Working data:
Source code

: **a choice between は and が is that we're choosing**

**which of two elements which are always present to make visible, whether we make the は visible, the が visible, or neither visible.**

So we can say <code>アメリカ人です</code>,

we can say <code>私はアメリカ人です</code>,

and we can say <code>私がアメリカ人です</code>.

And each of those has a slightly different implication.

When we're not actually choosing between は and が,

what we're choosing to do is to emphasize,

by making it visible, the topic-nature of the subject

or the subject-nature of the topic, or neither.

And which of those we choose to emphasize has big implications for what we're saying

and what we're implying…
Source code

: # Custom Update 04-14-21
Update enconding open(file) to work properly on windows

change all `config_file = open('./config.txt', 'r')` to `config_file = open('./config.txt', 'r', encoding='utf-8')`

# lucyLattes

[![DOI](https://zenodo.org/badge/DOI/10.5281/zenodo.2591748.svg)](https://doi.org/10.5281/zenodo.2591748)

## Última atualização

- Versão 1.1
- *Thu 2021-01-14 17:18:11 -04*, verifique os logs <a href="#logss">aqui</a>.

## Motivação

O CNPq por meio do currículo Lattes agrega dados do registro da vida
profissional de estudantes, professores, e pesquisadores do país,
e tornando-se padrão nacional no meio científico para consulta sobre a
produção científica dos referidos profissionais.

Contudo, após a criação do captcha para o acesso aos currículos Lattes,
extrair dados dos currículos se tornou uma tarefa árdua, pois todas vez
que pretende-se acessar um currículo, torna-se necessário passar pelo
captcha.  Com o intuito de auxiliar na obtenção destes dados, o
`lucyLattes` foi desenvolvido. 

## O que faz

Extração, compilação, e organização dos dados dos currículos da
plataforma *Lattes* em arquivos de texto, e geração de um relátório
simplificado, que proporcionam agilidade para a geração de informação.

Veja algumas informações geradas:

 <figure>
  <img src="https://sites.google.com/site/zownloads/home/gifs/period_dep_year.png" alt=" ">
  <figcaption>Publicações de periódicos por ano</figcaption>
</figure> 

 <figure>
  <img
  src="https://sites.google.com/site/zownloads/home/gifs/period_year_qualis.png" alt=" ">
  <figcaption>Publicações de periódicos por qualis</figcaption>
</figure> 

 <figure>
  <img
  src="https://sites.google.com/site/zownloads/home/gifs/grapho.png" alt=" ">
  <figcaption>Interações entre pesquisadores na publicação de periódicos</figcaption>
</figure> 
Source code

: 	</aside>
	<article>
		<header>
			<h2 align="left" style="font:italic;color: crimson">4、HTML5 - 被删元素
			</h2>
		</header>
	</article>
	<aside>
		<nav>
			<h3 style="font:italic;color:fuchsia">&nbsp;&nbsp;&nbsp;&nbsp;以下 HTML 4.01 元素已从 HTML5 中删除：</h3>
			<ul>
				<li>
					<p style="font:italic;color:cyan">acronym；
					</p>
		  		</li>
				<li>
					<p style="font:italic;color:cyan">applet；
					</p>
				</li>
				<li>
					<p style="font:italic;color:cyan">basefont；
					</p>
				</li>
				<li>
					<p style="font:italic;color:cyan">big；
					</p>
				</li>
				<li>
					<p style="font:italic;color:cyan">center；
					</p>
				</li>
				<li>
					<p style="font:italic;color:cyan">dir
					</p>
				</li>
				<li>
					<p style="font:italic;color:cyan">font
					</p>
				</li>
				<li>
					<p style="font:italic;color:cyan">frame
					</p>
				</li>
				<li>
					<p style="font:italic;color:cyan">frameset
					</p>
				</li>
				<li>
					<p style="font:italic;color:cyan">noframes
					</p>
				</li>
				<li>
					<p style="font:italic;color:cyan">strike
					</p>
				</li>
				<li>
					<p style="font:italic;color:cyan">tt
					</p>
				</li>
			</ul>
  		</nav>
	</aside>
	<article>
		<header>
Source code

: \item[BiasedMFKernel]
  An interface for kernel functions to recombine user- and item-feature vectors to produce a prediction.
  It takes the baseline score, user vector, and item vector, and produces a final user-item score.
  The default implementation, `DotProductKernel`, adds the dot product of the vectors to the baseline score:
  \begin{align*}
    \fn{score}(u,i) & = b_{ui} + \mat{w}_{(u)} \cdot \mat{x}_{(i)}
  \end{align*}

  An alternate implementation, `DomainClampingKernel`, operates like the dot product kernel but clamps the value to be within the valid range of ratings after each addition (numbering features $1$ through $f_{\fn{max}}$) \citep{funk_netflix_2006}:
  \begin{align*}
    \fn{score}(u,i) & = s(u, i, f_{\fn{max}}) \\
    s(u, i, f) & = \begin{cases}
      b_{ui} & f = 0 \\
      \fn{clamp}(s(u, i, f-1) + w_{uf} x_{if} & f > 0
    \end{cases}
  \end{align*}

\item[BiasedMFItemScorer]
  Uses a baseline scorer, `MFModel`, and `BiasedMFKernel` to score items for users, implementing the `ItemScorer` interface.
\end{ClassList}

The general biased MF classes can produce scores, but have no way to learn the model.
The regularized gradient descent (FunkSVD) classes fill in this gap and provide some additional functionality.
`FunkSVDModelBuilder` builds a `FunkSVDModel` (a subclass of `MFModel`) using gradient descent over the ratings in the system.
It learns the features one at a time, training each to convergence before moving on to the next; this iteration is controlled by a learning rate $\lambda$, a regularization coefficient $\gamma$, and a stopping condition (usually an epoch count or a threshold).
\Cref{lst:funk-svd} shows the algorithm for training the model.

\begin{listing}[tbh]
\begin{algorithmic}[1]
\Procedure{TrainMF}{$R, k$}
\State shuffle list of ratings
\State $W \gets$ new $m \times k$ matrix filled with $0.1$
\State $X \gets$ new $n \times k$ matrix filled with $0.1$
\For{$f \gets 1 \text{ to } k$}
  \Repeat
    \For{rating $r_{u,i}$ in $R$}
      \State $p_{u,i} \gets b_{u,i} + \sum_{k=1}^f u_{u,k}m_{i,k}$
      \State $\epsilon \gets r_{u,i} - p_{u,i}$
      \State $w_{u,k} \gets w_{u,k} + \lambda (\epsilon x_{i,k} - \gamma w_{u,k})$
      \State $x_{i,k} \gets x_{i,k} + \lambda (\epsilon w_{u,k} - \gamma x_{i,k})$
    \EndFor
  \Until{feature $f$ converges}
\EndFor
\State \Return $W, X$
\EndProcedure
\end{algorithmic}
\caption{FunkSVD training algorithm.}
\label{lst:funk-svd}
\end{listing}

What you will do:
Transcribe the listing above verbatim.

Task output:
Source code

: **a choice between は and が is that we're choosing**

**which of two elements which are always present to make visible, whether we make the は visible, the が visible, or neither visible.**

So we can say <code>アメリカ人です</code>,

we can say <code>私はアメリカ人です</code>,

and we can say <code>私がアメリカ人です</code>.

And each of those has a slightly different implication.

When we're not actually choosing between は and が,

what we're choosing to do is to emphasize,

by making it visible, the topic-nature of the subject

or the subject-nature of the topic, or neither.

And which of those we choose to emphasize has big implications for what we're saying

and what we're implying…
Source code

: # Custom Update 04-14-21
Update enconding open(file) to work properly on windows

change all `config_file = open('./config.txt', 'r')` to `config_file = open('./config.txt', 'r', encoding='utf-8')`

# lucyLattes

[![DOI](https://zenodo.org/badge/DOI/10.5281/zenodo.2591748.svg)](https://doi.org/10.5281/zenodo.2591748)

## Última atualização

- Versão 1.1
- *Thu 2021-01-14 17:18:11 -04*, verifique os logs <a href="#logss">aqui</a>.

## Motivação

O CNPq por meio do currículo Lattes agrega dados do registro da vida
profissional de estudantes, professores, e pesquisadores do país,
e tornando-se padrão nacional no meio científico para consulta sobre a
produção científica dos referidos profissionais.

Contudo, após a criação do captcha para o acesso aos currículos Lattes,
extrair dados dos currículos se tornou uma tarefa árdua, pois todas vez
que pretende-se acessar um currículo, torna-se necessário passar pelo
captcha.  Com o intuito de auxiliar na obtenção destes dados, o
`lucyLattes` foi desenvolvido. 

## O que faz

Extração, compilação, e organização dos dados dos currículos da
plataforma *Lattes* em arquivos de texto, e geração de um relátório
simplificado, que proporcionam agilidade para a geração de informação.

Veja algumas informações geradas:

 <figure>
  <img src="https://sites.google.com/site/zownloads/home/gifs/period_dep_year.png" alt=" ">
  <figcaption>Publicações de periódicos por ano</figcaption>
</figure> 

 <figure>
  <img
  src="https://sites.google.com/site/zownloads/home/gifs/period_year_qualis.png" alt=" ">
  <figcaption>Publicações de periódicos por qualis</figcaption>
</figure> 

 <figure>
  <img
  src="https://sites.google.com/site/zownloads/home/gifs/grapho.png" alt=" ">
  <figcaption>Interações entre pesquisadores na publicação de periódicos</figcaption>
</figure> 
Source code

: 	</aside>
	<article>
		<header>
			<h2 align="left" style="font:italic;color: crimson">4、HTML5 - 被删元素
			</h2>
		</header>
	</article>
	<aside>
		<nav>
			<h3 style="font:italic;color:fuchsia">&nbsp;&nbsp;&nbsp;&nbsp;以下 HTML 4.01 元素已从 HTML5 中删除：</h3>
			<ul>
				<li>
					<p style="font:italic;color:cyan">acronym；
					</p>
		  		</li>
				<li>
					<p style="font:italic;color:cyan">applet；
					</p>
				</li>
				<li>
					<p style="font:italic;color:cyan">basefont；
					</p>
				</li>
				<li>
					<p style="font:italic;color:cyan">big；
					</p>
				</li>
				<li>
					<p style="font:italic;color:cyan">center；
					</p>
				</li>
				<li>
					<p style="font:italic;color:cyan">dir
					</p>
				</li>
				<li>
					<p style="font:italic;color:cyan">font
					</p>
				</li>
				<li>
					<p style="font:italic;color:cyan">frame
					</p>
				</li>
				<li>
					<p style="font:italic;color:cyan">frameset
					</p>
				</li>
				<li>
					<p style="font:italic;color:cyan">noframes
					</p>
				</li>
				<li>
					<p style="font:italic;color:cyan">strike
					</p>
				</li>
				<li>
					<p style="font:italic;color:cyan">tt
					</p>
				</li>
			</ul>
  		</nav>
	</aside>
	<article>
		<header>
Source code

: \item[BiasedMFKernel]
  An interface for kernel functions to recombine user- and item-feature vectors to produce a prediction.
  It takes the baseline score, user vector, and item vector, and produces a final user-item score.
  The default implementation, `DotProductKernel`, adds the dot product of the vectors to the baseline score:
  \begin{align*}
    \fn{score}(u,i) & = b_{ui} + \mat{w}_{(u)} \cdot \mat{x}_{(i)}
  \end{align*}

  An alternate implementation, `DomainClampingKernel`, operates like the dot product kernel but clamps the value to be within the valid range of ratings after each addition (numbering features $1$ through $f_{\fn{max}}$) \citep{funk_netflix_2006}:
  \begin{align*}
    \fn{score}(u,i) & = s(u, i, f_{\fn{max}}) \\
    s(u, i, f) & = \begin{cases}
      b_{ui} & f = 0 \\
      \fn{clamp}(s(u, i, f-1) + w_{uf} x_{if} & f > 0
    \end{cases}
  \end{align*}

\item[BiasedMFItemScorer]
  Uses a baseline scorer, `MFModel`, and `BiasedMFKernel` to score items for users, implementing the `ItemScorer` interface.
\end{ClassList}

The general biased MF classes can produce scores, but have no way to learn the model.
The regularized gradient descent (FunkSVD) classes fill in this gap and provide some additional functionality.
`FunkSVDModelBuilder` builds a `FunkSVDModel` (a subclass of `MFModel`) using gradient descent over the ratings in the system.
It learns the features one at a time, training each to convergence before moving on to the next; this iteration is controlled by a learning rate $\lambda$, a regularization coefficient $\gamma$, and a stopping condition (usually an epoch count or a threshold).
\Cref{lst:funk-svd} shows the algorithm for training the model.

\begin{listing}[tbh]
\begin{algorithmic}[1]
\Procedure{TrainMF}{$R, k$}
\State shuffle list of ratings
\State $W \gets$ new $m \times k$ matrix filled with $0.1$
\State $X \gets$ new $n \times k$ matrix filled with $0.1$
\For{$f \gets 1 \text{ to } k$}
  \Repeat
    \For{rating $r_{u,i}$ in $R$}
      \State $p_{u,i} \gets b_{u,i} + \sum_{k=1}^f u_{u,k}m_{i,k}$
      \State $\epsilon \gets r_{u,i} - p_{u,i}$
      \State $w_{u,k} \gets w_{u,k} + \lambda (\epsilon x_{i,k} - \gamma w_{u,k})$
      \State $x_{i,k} \gets x_{i,k} + \lambda (\epsilon w_{u,k} - \gamma x_{i,k})$
    \EndFor
  \Until{feature $f$ converges}
\EndFor
\State \Return $W, X$
\EndProcedure
\end{algorithmic}
\caption{FunkSVD training algorithm.}
\label{lst:funk-svd}
\end{listing}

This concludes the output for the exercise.